(Recorded data)
----

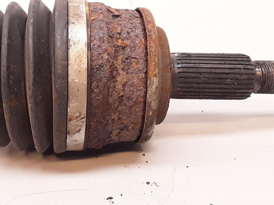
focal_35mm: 51
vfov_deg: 28.3
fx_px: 404
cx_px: 89
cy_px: 65
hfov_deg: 37.1
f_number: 1.9
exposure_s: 1/100
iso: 100
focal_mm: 2.91
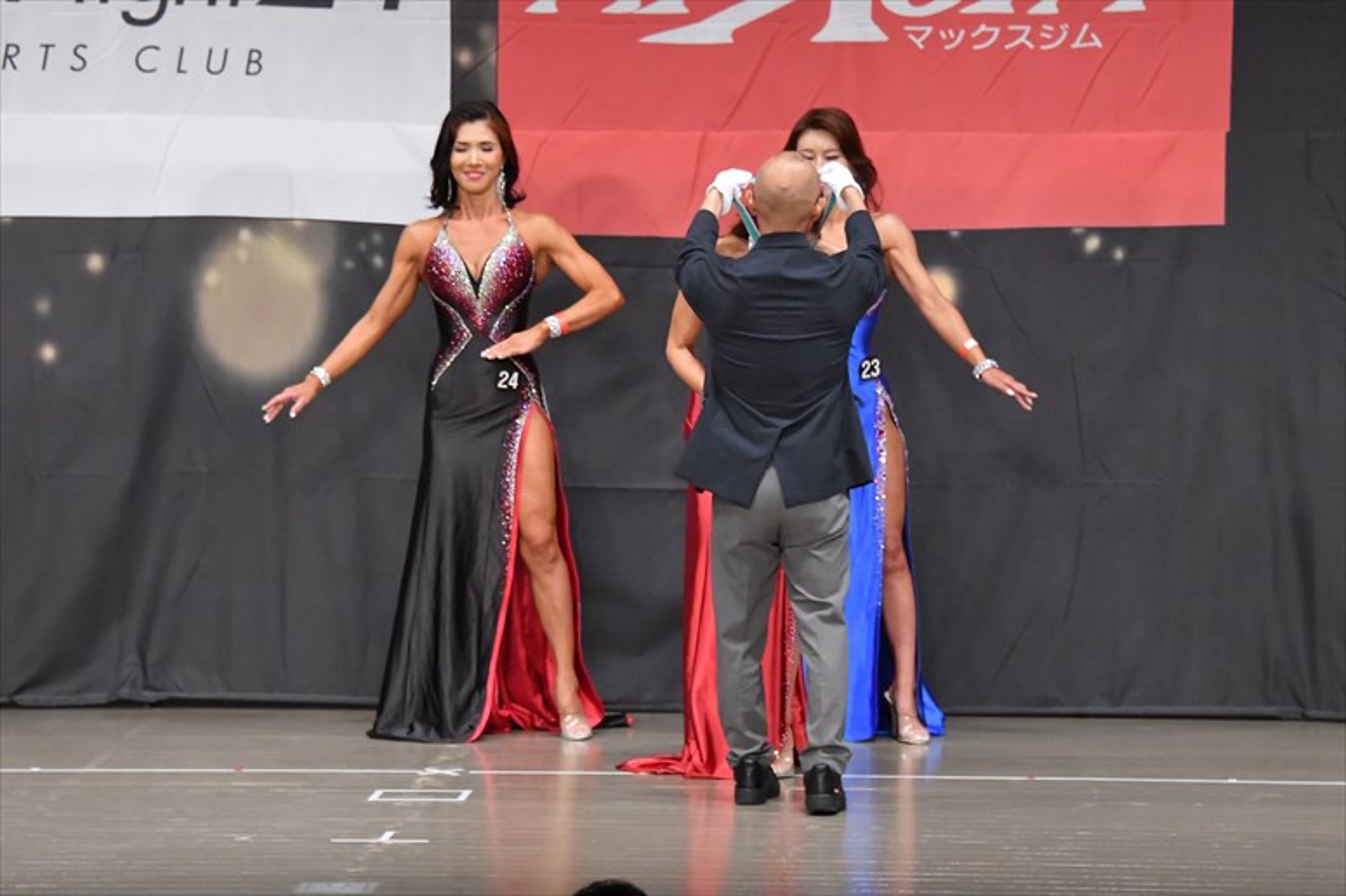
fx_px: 6988
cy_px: 448
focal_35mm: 187
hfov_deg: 11.0
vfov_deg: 7.3
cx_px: 673
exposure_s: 1/400
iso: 6400
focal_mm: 125
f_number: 5.6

----

Nothing but the pictures should be left out when the records are retyped exactly.

focal_35mm: 51
vfov_deg: 28.3
fx_px: 404
cx_px: 89
cy_px: 65
hfov_deg: 37.1
f_number: 1.9
exposure_s: 1/100
iso: 100
focal_mm: 2.91
fx_px: 6988
cy_px: 448
focal_35mm: 187
hfov_deg: 11.0
vfov_deg: 7.3
cx_px: 673
exposure_s: 1/400
iso: 6400
focal_mm: 125
f_number: 5.6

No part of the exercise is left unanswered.